Jean Charest s'est ingéré dans la nomination du président de la Caisse de dépôt et placement par pur électoralisme, dit Mario Dumont.

Mis à jour le 30 nov. 2008
Malorie Beauchemin et Tommy Chouinard LA PRESSE

Selon le chef de l'ADQ, son adversaire libéral voulait s'assurer que les pertes financières de l'institution ne soient pas rendues publiques au milieu d'une campagne électorale planifiée depuis longtemps.«M. Charest a dit qu'il ne voulait pas politiser la Caisse de dépôt, mais c'est lui qui a mis la politique là-dedans, a lancé le chef de l'ADQ. Il avait planifié à l'avance que, durant cette campagne électorale, il aurait à garder de l'information cachée. Alors, il a mis en place des mécanismes et des gens qui lui permettent de mener à terme son opération pour cacher la vérité à la population.»

M. Dumont réagissait à un article publié hier dans La Presse, selon lequel Québec a bloqué la candidature d'un sympathisant de l'ADQ, Jean-Guy Desjardins, à la présidence de la Caisse de dépôt et placement du Québec (CDPQ). Richard Guay, qui a finalement remplacé Henri-Paul Rousseau officiellement en septembre, a dû se retirer en congé de maladie deux mois plus tard.

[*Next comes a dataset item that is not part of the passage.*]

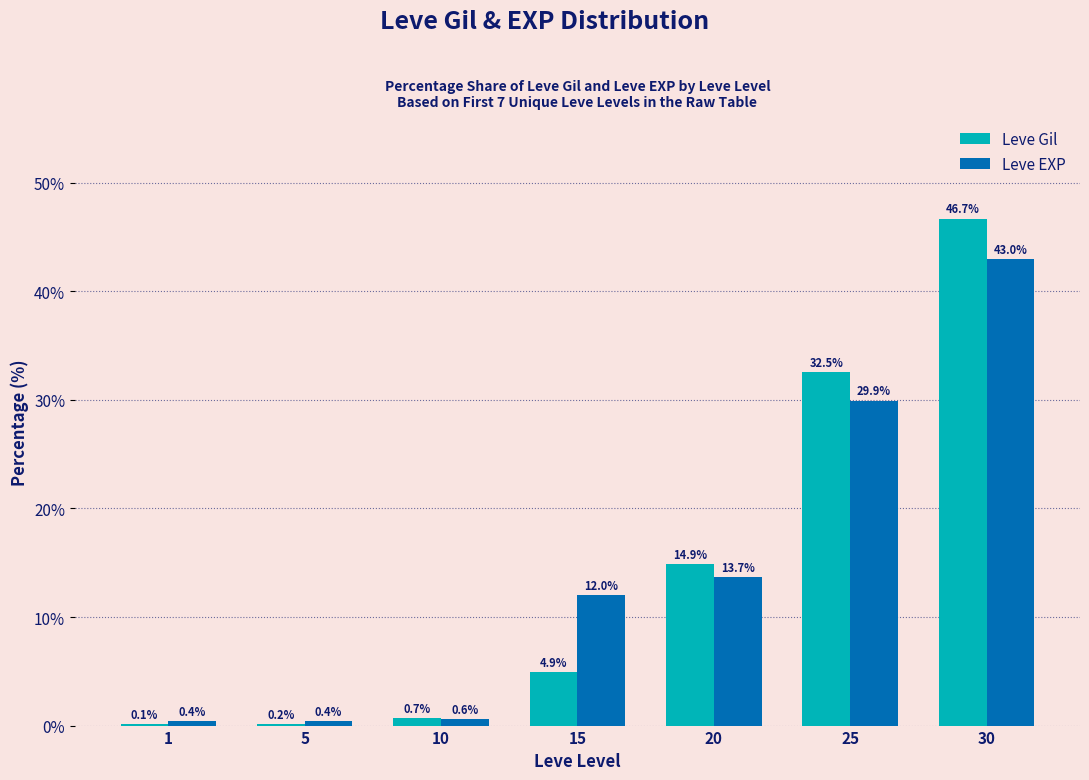

Which category has the highest value across all series?

30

Le chef adéquiste croit que M. Desjardins, qui a contribué à la caisse de l'ADQ en 2003 et en 2007, aurait pu «faire le ménage» à la CDPQ et aurait probablement dit la vérité sur l'ampleur des pertes financières de l'institution.

M. Dumont estime que le chef libéral a sciemment bloqué cette nomination parce qu'il craignait que M. Desjardins l'empêche de garder «le couvercle sur la marmite».

Alors que M. Charest accuse depuis une semaine ses adversaires de vouloir «mettre les deux mains» dans les affaires de la Caisse, c'est lui-même qui «s'est mis les mains dans les décisions stratégiques» de l'institution, a souligné le chef de l'ADQ.

Mario Dumont a une fois de plus mis en doute les propos du chef libéral selon lesquels il n'est pas au courant de l'ampleur des pertes de la Caisse.

«M. Charest n'a pas assez de pouvoir pour obtenir les chiffres de la Caisse de dépôt, mais il en a assez pour bloquer la nomination d'un président qui ne serait pas libéral. Curieux...» a lancé l'adéquiste, railleur.

«C'est de plus en plus difficile de croire sa version des faits», a-t-il conclu en après-midi.

Charest refuse de commenter

De son côté, Jean Charest n'a pas nié l'information publiée par La Presse. Il a refusé de commenter les échanges qui ont eu lieu entre les dirigeants de la Caisse de dépôt et son gouvernement avant la nomination de M. Guay.

«Je n'ai pas l'intention de repasser toutes les candidatures parce que ce n'est pas l'endroit pour le faire, et ce n'est pas comme ça que ça se passe. Le conseil d'administration forme un groupe de travail qui fait une recommandation au gouvernement. Celle qu'ils ont faite, c'est celle de M. Guay, et elle a été acceptée», a-t-il affirmé. Le chef libéral a noté que «plusieurs candidatures» ont été étudiées, ce qui est «tout à fait normal».

Selon lui, le gouvernement ne rejette pas une candidature parce que la personne concernée est proche d'un parti rival. «Il nous est arrivé de nommer des gens qui ont fait des contributions à des partis de toutes les allégeances, parce qu'on veut choisir les gens les plus compétents. Je vais vous donner un exemple: quand on a nommé M. (Sylvain) Toutant à la SAQ. M. Toutant avait fait une contribution à l'ADQ. Il a été nommé et il a fait un bon travail. Lui aussi a connu des périodes de turbulence, et il a fait un bon travail. Ce qui compte, c'est la compétence.»

L'affaire de la Caisse de dépôt est un «cafouillage lamentable», a estimé quant à elle la chef du Parti québécois, Pauline Marois. Selon elle, les révélations de La Presse sur la nomination de M. Guay à la tête de l'institution illustrent le «vaudeville» créé par le gouvernement Charest.